Now we have found that we live in a job seekers marketplace, with companies offering higher wages and better perks to attract and keep potential employee’s. The “great resignation” of 2020-2021 has become the “great labour slackening” where employers feeling emboldened-half of these employers believe in-office workers are more productive.

Many in the market believe employee’s will return to the office space, fearing the possibility of being laid off by employers requiring a sense of control and management. The same survey found that 14 percent of those who have returned to the office feared losing work opportunities while at home.

The Canadian National Society of High School Scholars found 63 percent of their membership wanted to go back to the office, while 23 percent considered working from home.

A recession places most businesses in a particularly difficult situation, that would not go well for their employee’s. Recessions traditionally bring with it cost-cutting avenues, repealing benefit packages, various benefits to the employee and staff, layoffs and terminations.

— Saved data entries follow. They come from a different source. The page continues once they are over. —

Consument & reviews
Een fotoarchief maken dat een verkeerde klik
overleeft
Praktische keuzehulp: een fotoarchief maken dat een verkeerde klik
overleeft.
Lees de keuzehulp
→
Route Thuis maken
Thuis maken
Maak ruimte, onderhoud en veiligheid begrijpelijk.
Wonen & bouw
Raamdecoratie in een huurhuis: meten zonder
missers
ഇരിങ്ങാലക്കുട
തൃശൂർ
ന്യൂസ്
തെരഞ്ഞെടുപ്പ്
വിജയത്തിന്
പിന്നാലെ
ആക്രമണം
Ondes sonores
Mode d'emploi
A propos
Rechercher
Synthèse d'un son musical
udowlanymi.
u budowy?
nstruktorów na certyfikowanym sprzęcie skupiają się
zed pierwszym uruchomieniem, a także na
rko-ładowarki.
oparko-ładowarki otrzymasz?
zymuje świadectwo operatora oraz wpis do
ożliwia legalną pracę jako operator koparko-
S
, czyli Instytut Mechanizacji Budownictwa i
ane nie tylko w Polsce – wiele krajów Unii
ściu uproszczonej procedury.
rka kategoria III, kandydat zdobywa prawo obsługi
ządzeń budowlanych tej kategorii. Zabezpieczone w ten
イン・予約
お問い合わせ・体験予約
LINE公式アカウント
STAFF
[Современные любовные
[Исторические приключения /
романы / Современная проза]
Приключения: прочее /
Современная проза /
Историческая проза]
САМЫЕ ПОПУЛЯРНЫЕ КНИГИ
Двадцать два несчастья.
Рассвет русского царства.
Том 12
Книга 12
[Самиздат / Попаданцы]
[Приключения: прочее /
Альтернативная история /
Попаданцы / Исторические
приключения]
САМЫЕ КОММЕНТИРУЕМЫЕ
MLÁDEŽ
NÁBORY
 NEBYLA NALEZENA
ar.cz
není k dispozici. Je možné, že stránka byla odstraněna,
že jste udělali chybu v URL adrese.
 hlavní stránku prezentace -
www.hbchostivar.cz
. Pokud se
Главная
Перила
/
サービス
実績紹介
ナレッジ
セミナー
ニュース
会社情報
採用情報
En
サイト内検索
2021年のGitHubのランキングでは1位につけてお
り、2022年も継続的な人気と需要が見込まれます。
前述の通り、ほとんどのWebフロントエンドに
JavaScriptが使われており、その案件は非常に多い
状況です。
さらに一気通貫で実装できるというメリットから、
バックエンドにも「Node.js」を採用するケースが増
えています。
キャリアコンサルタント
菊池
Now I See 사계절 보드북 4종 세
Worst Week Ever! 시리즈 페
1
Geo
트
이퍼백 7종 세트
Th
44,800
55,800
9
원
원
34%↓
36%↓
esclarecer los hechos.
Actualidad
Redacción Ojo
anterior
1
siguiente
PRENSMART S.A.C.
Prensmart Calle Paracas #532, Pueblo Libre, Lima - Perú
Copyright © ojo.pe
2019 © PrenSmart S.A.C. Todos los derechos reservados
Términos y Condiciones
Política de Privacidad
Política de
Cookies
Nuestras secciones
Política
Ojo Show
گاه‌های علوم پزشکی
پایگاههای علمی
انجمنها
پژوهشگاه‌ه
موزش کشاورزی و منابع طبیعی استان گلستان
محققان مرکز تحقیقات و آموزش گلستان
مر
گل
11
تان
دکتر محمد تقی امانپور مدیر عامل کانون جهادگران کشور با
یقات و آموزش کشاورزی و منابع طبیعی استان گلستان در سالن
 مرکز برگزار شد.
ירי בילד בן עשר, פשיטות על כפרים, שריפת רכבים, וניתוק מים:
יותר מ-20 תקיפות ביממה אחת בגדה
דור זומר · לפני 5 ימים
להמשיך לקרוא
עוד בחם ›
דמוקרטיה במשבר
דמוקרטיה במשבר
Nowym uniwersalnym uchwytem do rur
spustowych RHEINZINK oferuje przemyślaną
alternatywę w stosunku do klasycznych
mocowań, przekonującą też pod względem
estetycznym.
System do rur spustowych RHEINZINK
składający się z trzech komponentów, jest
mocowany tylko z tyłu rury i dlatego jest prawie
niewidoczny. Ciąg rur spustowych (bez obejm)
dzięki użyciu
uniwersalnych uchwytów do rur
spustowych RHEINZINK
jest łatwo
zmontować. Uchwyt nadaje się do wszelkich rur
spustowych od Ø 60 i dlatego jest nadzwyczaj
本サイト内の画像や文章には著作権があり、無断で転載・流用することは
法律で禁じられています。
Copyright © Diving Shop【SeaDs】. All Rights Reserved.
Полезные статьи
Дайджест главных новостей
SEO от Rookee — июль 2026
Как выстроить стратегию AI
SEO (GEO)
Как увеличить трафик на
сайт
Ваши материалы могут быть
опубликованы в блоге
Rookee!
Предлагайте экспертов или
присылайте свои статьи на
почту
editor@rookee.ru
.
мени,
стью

Working from home also grants employers added benefits. Employee’s that work half-time at the office and their home office can save an employer $11,000 annually, while a full-time employee working from home would save them more. Negotiations between employers and employee’s working from home have and will carry on, where a person’s annual wage/salary will decline.

The privilege of working at home has a cost, that of lower wages. Working from home can save an individual as much as $4-5,000 annually.

Businesses and employee’s have to consider what is best for themselves. The cost of hiring and retraining employee’s is very high, especially in this labor void we work in today.

A possible work-from-home strategy may be on its way, encouraged by governments, environmentalists and sociologists. The possible benefits such as less stress, driving to work, health and safety issues, and improved communication systems will certainly increase the likelihood that home-based work is a future trend.